Despite the failure of his birth control method, Mark Saltzman has had his successes. Most notable is a drug delivery system he created for brain tumors, with the help of a team of engineers and surgeons: a tiny polymer wafer, impregnated with powerful therapeutic drugs, that can be inserted into the brain and will dissolve there—releasing the drugs at the precise rate needed for maximum benefit. The wafers were approved by the Food and Drug Administration in 1996, and Saltzman is proud of the fact that they are now used throughout the world. “It’s the best you can do, the standard for many brain tumors. It’s my most important contribution,” he says. How much money did he make? Even though Saltzman partnered with a drug company on the work, he says he never made anything on the sale of the devices. “I think others did. I just wanted to do something important and useful.”

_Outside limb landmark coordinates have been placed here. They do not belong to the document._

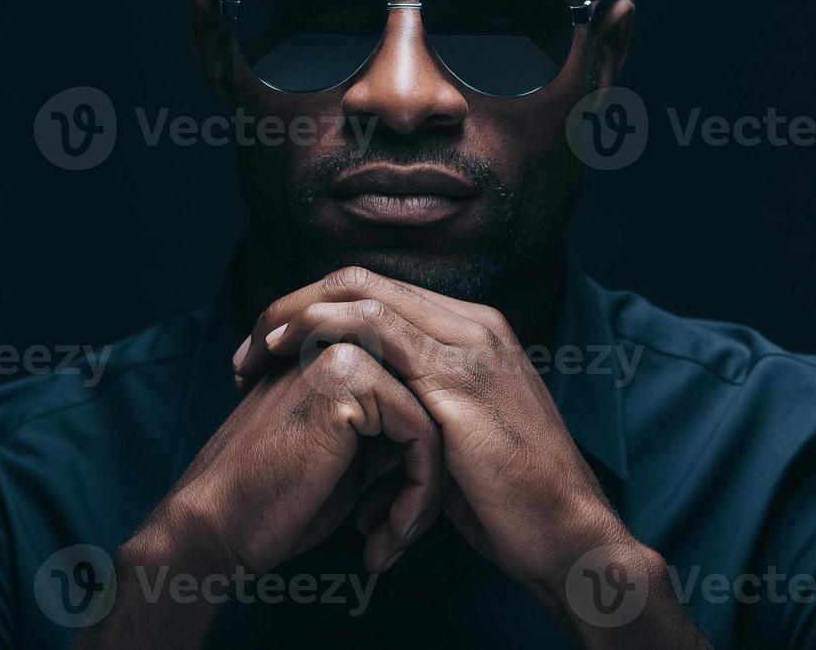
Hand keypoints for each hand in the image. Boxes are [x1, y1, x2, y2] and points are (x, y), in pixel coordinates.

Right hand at [80, 345, 441, 649]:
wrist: (217, 527)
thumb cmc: (277, 501)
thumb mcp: (348, 457)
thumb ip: (390, 429)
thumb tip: (447, 434)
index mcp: (335, 354)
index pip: (418, 400)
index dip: (418, 468)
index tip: (396, 521)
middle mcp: (340, 341)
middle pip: (431, 407)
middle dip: (426, 482)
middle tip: (397, 538)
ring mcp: (344, 354)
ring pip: (434, 423)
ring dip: (423, 495)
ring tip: (392, 542)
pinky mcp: (348, 383)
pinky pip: (422, 437)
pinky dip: (416, 496)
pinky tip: (383, 538)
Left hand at [233, 266, 631, 592]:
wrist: (566, 534)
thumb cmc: (507, 501)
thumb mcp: (456, 435)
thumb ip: (416, 404)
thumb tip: (359, 409)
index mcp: (475, 330)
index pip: (378, 292)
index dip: (316, 311)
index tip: (271, 350)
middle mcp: (474, 324)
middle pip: (362, 281)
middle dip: (295, 305)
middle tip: (250, 346)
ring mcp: (469, 345)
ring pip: (362, 294)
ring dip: (297, 315)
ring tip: (256, 350)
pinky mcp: (457, 379)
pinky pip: (376, 331)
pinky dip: (323, 331)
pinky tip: (290, 353)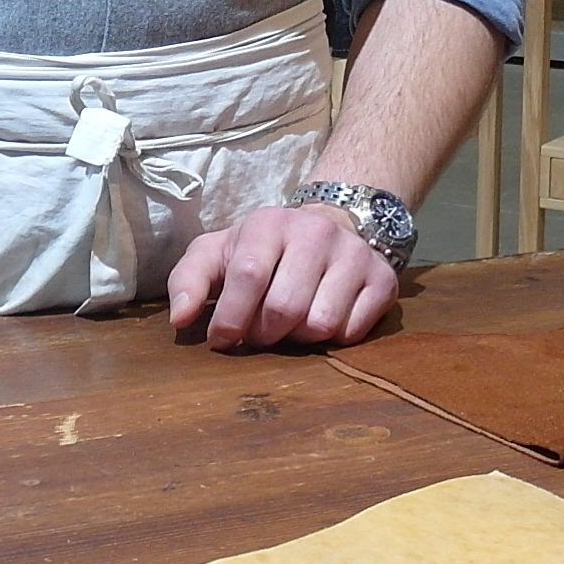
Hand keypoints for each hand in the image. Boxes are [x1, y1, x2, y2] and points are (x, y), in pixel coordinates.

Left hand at [166, 203, 398, 352]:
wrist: (327, 227)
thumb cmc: (261, 250)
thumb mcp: (218, 254)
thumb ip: (189, 280)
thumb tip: (180, 319)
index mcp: (269, 223)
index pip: (248, 277)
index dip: (231, 318)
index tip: (221, 340)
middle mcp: (316, 232)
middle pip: (284, 309)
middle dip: (264, 334)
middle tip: (260, 332)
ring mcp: (354, 254)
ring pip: (320, 325)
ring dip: (298, 339)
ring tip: (291, 324)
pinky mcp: (383, 279)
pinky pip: (352, 332)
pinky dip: (332, 339)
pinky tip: (323, 317)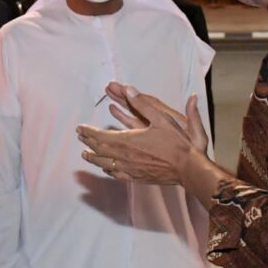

OCR is working with Saltzman and his colleague Tarek Fahmy, an associate professor of biomedical engineering, on a project that uses drug nanoparticles released through an FDA-approved polymer. “We’ve been putting a lot of effort into licensing this technology, for cancer vaccines, for infectious disease vaccines, for allergy vaccines and cancer drugs,” says OCR’s Puziss. One company, BIND Therapeutics, has a product that is now entering Phase II clinical trials for cancer.

Saltzman’s latest project, due to begin clinical testing at Yale soon, is a new way to deliver nanoparticles, loaded with drugs, directly into the brain for patients with glioblastoma multiforme—a deadly brain cancer that typically kills patients, as it did the late Senator Ted Kennedy, within a few months. He relishes its many challenges. “You’re designing within constraints. You can’t just pick any drug. You can’t just choose any material. The nanoparticles must be a certain size and have a certain surface chemistry. So how do you optimize with all the constraints? That’s what engineers do.”